▸ TEXTAUSZUG
▼

GRUNDANTEILVERORDNUNG 2016

Hinter dieser sperrigen Bezeichnung verbirgt sich eine Erleichterung der mit der letzten Steuer­reform eingeführten Verschlechterung der Abschreibungsmöglichkeit von Liegen­schaften.

 

Die Besteuerung von Liegenschaften musste ja bekanntlich als Teil der Gegenfinanzierung der letzten Steuerreform herhalten, weshalb es in diesem Bereich zu zahlreichen Änderungen – sprich: Steuererhöhungen – gekommen ist. Eine davon betraf die Bemessungsgrundlage für die Ab­schreib­ung von Gebäuden im Bereich der Vermietung und Verpachtung.

 

Mit der Möglichkeit, die Anschaffungs- bzw Herstellungskosten von Gebäuden im Wege der Ab­setzung für Abnutzung steuerlich geltend zu machen, wird dem Umstand Rechnung getragen, dass Gebäude durch deren Benutzung im Laufe der Jahre einem Wertverzehr unterliegen. Dieser soll sich auch in einer Steuerersparnis niederschlagen. Allerdings gilt dieses Prinzip nur für das Gebäude selbst, nicht aber für Grund und Boden, der ja im Regelfall nicht an Wert verliert. Wird nun eine Liegenschaft samt Gebäude erworben, steht man vor der Aufgabe, den – nicht abschreib­baren – Grundwert und den – abschreibbaren – Gebäudewert richtig zu bestimmen.

▲

▸ AUFGABENSTELLUNG
Geben Sie den Abschnitt aus dem Text zur Grundanteilverordnung wortgetreu wieder, der mit „GRUNDANTEILVERORDNUNG 2016“ beginnt und mit „Abschreibungsmöglichkeit von Liegen­schaften.“ endet. Für die Arbeit am Text ist das Material ohne Belang.

▸ DATENSATZABSCHNITT
▼

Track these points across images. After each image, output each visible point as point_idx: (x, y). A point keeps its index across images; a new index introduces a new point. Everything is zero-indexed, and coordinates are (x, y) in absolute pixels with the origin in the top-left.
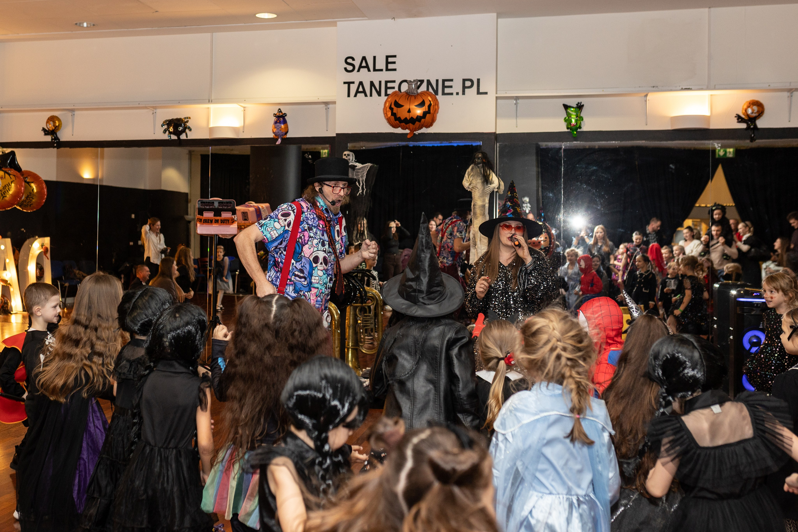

▲

▸ LÖSUNG
GRUNDANTEILVERORDNUNG 2016

Hinter dieser sperrigen Bezeichnung verbirgt sich eine Erleichterung der mit der letzten Steuer­reform eingeführten Verschlechterung der Abschreibungsmöglichkeit von Liegen­schaften.